Education is the methods by which a society gets from one
generation to the next. This includes knowledge, culture, and values. 
Individually the student develops physically, mentally, emotionally,
morally, and socially. Johann Herbart is known as a German philosopher and
educator, born in Oldenburg, and educated at the University of Jena.
Herbart's system of philosophy stems from the analysis of experience
(Microsoft Encarta 96 Encyclopedia).  He did not believe that all concepts
are of separate mental ideas, but instead suggested that all mental
activity results from interaction of elementary ideas. 

	Herbart's belief was that educational methods should be based on
psychology and ethics. He suggested that psychology would furnish
necessary knowledge of the mind and ethics would be used as a basis for
determining the social ends of education. 

	He became interested in the work of the Swiss educator reformer
Johann Heinrich Pestalozzi when he left Jena to tutor in Switzerland.
Herbart liked the Pestalozzian system, "in which the child is guided to
learn through the natural employment of the senses"(Encarta 96). 
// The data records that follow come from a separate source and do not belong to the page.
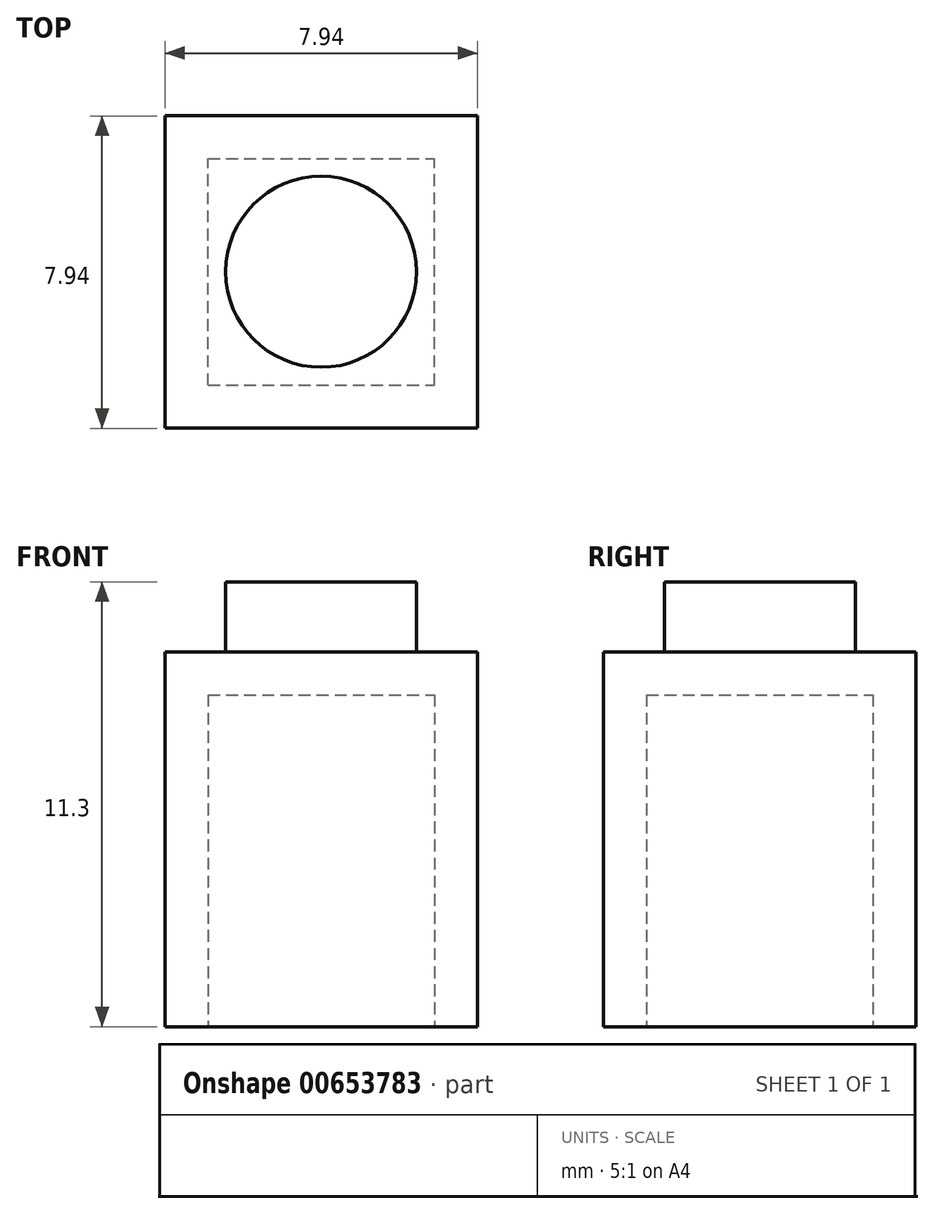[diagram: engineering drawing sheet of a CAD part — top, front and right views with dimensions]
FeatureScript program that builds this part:
annotation { "Feature Type Name" : "Feature", "Feature Type Description" : "" }
export const myFeature = defineFeature(function(context is Context, id is Id, definition is map)
    precondition{}
    {
        {
            var Q0;
            Q0=qCreatedBy(makeId("Top.planeOp"),FACE);
            var sketch = newSketch(context, id + "F0", { "sketchPlane" : qUnion([Q0])});
            skLineSegment(sketch, "E0.bottom", {"start": v(-22.76, 15.7) * mm, "end": v(-14.82, 15.7) * mm});
            skLineSegment(sketch, "E0.top", {"start": v(-22.76, 7.76) * mm, "end": v(-14.82, 7.76) * mm});
            skLineSegment(sketch, "E0.left", {"start": v(-22.76, 15.7) * mm, "end": v(-22.76, 7.76) * mm});
            skLineSegment(sketch, "E0.right", {"start": v(-14.82, 15.7) * mm, "end": v(-14.82, 7.76) * mm});
            skSolve(sketch);
        }
        {
            var Q0;
            Q0 = qSketchRegion(id + "F0", true);
            extrude(context, id + "F1", {"entities" : qUnion([Q0]), "depth" : 9.52 * mm, "offsetDistance" : 25.4 * mm});
        }
        {
            var Q0;
            Q0=makeQuery(id+"F1.opExtrude","CAP_FACE",FACE,{"disambiguationData":[OSD([sQuery(id+"F0.wireOp",EDGE,"E0.bottom"),sQuery(id+"F0.wireOp",EDGE,"E0.top"),sQuery(id+"F0.wireOp",EDGE,"E0.left"),sQuery(id+"F0.wireOp",EDGE,"E0.right")])],"isStart":false});
            var sketch = newSketch(context, id + "F2", { "sketchPlane" : qUnion([Q0])});
            skCircle(sketch, "E1", {"center": v(-18.8, 11.74) * mm, "radius": 2.43 * mm});
            skSolve(sketch);
        }
        {
            var Q0;
            Q0 = qSketchRegion(id + "F2", true);
            extrude(context, id + "F3", {"entities" : qUnion([Q0]), "operationType" : NewBodyOperationType.ADD, "depth" : 1.78 * mm, "offsetDistance" : 25.4 * mm});
        }
        {
            var Q0;
            Q0=makeQuery(id+"F1.opExtrude","CAP_FACE",FACE,{"disambiguationData":[OSD([sQuery(id+"F0.wireOp",EDGE,"E0.bottom"),sQuery(id+"F0.wireOp",EDGE,"E0.top"),sQuery(id+"F0.wireOp",EDGE,"E0.left"),sQuery(id+"F0.wireOp",EDGE,"E0.right")])],"isStart":true});
            var sketch = newSketch(context, id + "F4", { "sketchPlane" : qUnion([Q0])});
            skLineSegment(sketch, "E2.bottom", {"start": v(-21.66, -8.86) * mm, "end": v(-15.91, -8.86) * mm});
            skLineSegment(sketch, "E2.top", {"start": v(-21.66, -14.6) * mm, "end": v(-15.91, -14.6) * mm});
            skLineSegment(sketch, "E2.left", {"start": v(-21.66, -8.86) * mm, "end": v(-21.66, -14.6) * mm});
            skLineSegment(sketch, "E2.right", {"start": v(-15.91, -8.86) * mm, "end": v(-15.91, -14.6) * mm});
            skSolve(sketch);
        }
        {
            var Q0;
            Q0 = qSketchRegion(id + "F4", true);
            extrude(context, id + "F5", {"entities" : qUnion([Q0]), "operationType" : NewBodyOperationType.REMOVE, "oppositeDirection" : true, "depth" : 8.43 * mm, "offsetDistance" : 25.4 * mm});
        }
    });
	In 1805 Herbart was appointed to be a professor of philosophy at
the University of Gottingen. Then in 1809 he left to fill a similar
position in Konigsberg (now Kaliningrad, Russia).

	In 1833 Herbart returned to Gottingen where he remained until his
death. The success of Herbart's methods led to their adoption in the
teacher-training systems of numerous countries (Encarta 96). His stress on
the study of the psychological processes of learning as a means of
devising educational programs based on the aptitudes, abilities, and
interests of students has a huge impact on modern day education.